■ Provided data ■
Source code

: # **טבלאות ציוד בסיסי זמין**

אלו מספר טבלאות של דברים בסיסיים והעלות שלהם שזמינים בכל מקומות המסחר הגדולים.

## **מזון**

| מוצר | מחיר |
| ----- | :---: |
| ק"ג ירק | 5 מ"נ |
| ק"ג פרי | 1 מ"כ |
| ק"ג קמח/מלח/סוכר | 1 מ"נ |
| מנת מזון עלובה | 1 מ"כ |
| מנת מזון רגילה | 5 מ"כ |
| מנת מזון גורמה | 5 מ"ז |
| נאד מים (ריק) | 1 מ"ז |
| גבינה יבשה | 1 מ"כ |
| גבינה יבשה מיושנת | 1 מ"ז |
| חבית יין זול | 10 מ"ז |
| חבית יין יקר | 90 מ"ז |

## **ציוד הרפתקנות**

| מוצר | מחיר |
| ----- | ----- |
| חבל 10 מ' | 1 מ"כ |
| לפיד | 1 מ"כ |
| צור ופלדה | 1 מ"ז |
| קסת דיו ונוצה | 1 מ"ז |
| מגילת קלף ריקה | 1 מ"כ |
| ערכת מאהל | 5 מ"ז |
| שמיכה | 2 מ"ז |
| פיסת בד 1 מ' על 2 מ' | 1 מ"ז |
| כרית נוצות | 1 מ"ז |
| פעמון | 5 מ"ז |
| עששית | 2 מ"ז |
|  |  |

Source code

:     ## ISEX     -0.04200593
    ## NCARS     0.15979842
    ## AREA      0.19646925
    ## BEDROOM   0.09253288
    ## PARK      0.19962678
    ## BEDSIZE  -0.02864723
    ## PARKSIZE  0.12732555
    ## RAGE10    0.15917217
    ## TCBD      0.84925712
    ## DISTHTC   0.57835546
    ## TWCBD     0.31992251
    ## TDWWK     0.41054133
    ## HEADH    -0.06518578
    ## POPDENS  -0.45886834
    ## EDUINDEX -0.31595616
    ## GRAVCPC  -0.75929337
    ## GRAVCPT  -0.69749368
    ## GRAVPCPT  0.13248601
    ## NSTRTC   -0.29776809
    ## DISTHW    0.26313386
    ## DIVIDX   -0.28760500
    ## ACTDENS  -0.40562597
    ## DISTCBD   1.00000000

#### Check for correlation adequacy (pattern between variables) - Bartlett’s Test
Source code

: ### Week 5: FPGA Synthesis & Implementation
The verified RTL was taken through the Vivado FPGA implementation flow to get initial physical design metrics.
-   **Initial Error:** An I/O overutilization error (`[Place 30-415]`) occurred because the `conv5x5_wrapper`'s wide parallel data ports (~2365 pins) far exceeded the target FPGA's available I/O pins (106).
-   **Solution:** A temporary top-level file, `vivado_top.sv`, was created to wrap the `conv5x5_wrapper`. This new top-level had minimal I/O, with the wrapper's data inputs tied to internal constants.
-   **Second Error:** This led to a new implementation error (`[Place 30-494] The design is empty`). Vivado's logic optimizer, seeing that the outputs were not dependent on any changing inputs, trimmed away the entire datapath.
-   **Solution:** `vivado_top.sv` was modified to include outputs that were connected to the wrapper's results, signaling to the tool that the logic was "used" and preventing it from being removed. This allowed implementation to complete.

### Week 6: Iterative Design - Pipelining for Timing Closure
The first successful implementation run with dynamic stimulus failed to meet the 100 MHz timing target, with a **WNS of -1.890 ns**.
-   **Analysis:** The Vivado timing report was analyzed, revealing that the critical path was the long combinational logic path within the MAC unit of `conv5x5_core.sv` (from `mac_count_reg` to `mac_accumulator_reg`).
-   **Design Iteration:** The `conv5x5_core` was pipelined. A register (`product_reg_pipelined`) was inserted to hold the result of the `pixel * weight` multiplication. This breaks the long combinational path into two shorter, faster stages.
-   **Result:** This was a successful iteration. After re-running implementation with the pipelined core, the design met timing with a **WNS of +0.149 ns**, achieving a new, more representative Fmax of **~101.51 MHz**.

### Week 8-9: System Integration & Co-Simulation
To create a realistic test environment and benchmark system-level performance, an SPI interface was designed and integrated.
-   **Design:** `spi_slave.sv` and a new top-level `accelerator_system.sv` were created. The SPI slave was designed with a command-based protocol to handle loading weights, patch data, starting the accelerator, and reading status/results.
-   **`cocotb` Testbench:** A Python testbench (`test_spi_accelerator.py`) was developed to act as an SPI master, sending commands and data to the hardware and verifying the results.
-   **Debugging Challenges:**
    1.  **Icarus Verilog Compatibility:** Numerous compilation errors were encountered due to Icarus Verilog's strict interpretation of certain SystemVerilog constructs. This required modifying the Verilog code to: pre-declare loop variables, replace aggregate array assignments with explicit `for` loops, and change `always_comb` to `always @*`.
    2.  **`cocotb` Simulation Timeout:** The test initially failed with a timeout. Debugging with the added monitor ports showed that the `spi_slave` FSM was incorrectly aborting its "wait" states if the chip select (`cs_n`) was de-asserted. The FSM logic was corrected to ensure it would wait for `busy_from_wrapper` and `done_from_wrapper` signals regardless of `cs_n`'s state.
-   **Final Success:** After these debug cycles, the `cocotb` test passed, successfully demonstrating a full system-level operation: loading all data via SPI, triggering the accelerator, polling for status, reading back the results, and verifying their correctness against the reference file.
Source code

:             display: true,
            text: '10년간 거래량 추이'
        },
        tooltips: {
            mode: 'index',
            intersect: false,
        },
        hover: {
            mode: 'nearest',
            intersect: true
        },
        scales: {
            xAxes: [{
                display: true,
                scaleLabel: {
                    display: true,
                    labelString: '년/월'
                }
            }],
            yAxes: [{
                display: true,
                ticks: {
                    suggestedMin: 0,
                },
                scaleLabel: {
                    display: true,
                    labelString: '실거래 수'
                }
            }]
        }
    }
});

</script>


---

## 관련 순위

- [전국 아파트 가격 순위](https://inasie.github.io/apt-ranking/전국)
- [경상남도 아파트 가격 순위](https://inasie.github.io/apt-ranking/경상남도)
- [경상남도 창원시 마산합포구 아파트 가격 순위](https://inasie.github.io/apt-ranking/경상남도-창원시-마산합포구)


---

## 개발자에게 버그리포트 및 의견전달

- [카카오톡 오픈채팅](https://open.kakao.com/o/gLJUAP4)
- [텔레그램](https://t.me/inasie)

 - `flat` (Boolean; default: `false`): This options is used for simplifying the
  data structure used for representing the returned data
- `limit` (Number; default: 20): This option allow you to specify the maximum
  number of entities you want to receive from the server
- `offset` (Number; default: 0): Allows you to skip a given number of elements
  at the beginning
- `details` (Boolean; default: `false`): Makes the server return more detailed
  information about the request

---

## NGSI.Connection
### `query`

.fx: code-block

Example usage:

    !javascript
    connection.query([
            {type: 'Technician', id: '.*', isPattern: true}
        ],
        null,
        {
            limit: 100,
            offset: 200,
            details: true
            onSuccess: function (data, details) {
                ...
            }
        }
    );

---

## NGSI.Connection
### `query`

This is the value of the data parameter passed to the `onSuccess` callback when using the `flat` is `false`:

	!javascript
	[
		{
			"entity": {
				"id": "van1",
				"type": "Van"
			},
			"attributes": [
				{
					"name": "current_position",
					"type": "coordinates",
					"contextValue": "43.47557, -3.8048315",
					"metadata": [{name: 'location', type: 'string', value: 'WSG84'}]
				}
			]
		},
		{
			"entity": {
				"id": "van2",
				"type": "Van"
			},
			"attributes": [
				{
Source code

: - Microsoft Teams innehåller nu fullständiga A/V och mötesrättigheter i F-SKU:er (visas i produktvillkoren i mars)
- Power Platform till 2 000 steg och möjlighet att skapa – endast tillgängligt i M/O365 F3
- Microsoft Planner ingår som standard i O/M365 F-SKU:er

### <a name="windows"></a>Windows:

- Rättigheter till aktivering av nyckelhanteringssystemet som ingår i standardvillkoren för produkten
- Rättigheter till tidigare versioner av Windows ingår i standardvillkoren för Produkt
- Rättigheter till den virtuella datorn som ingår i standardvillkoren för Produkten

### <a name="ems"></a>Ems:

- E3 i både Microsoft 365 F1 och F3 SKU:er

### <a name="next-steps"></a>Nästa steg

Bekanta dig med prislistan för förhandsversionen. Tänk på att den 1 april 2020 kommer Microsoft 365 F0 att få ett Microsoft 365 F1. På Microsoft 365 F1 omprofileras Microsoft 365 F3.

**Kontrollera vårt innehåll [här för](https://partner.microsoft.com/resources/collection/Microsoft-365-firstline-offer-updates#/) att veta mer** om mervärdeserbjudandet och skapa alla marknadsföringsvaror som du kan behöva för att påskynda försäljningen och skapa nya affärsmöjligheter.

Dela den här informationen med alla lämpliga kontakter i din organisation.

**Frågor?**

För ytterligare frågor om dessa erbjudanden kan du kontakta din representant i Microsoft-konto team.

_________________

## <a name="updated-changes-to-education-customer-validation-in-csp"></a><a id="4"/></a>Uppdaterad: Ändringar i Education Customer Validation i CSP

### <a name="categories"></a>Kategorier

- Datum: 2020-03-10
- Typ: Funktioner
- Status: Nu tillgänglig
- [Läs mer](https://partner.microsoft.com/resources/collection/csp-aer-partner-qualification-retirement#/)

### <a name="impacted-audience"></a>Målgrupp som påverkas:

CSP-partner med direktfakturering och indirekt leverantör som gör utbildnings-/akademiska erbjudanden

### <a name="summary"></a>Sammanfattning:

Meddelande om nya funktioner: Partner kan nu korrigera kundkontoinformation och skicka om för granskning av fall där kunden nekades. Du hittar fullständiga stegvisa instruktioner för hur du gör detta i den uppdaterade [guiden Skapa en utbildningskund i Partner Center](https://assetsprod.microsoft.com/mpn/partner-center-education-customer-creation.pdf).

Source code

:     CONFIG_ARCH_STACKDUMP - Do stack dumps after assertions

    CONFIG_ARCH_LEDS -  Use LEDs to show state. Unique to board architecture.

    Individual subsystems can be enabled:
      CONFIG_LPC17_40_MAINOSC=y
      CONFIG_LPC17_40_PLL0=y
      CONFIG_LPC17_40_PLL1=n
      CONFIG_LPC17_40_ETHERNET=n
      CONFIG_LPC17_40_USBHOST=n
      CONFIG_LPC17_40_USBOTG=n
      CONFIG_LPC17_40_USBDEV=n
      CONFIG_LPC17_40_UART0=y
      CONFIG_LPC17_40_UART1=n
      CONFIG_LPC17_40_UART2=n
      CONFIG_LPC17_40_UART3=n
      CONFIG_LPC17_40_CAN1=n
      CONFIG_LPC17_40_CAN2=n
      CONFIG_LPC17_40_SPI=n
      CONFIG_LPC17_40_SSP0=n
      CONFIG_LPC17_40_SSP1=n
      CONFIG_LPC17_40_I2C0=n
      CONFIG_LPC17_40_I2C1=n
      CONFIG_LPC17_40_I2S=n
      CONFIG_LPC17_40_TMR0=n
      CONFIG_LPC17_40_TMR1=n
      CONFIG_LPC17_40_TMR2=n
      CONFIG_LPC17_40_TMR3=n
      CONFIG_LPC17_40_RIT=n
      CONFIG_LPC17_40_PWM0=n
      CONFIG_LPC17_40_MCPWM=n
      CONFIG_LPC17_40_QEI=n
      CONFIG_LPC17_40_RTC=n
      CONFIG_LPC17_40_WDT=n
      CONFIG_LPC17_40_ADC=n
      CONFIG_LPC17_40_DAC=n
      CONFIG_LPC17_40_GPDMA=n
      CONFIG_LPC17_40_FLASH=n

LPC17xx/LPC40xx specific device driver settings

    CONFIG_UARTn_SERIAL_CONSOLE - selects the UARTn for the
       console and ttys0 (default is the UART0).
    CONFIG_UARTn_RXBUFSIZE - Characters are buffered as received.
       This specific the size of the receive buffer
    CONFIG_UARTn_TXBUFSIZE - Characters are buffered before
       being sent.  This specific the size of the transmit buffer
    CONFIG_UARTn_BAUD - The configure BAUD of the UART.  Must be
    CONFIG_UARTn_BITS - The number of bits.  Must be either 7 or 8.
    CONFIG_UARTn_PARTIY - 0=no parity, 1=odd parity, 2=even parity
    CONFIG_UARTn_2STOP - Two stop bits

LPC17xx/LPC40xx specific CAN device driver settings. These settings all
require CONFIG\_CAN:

■ Requirement ■
Transcribe the stretch from the line containing "Synthesis & Implementation" through the line containing "implementation to complete.", both included, reproducing each line without any change.

■ Result of the exercise ■
: ### Week 5: FPGA Synthesis & Implementation
The verified RTL was taken through the Vivado FPGA implementation flow to get initial physical design metrics.
-   **Initial Error:** An I/O overutilization error (`[Place 30-415]`) occurred because the `conv5x5_wrapper`'s wide parallel data ports (~2365 pins) far exceeded the target FPGA's available I/O pins (106).
-   **Solution:** A temporary top-level file, `vivado_top.sv`, was created to wrap the `conv5x5_wrapper`. This new top-level had minimal I/O, with the wrapper's data inputs tied to internal constants.
-   **Second Error:** This led to a new implementation error (`[Place 30-494] The design is empty`). Vivado's logic optimizer, seeing that the outputs were not dependent on any changing inputs, trimmed away the entire datapath.
-   **Solution:** `vivado_top.sv` was modified to include outputs that were connected to the wrapper's results, signaling to the tool that the logic was "used" and preventing it from being removed. This allowed implementation to complete.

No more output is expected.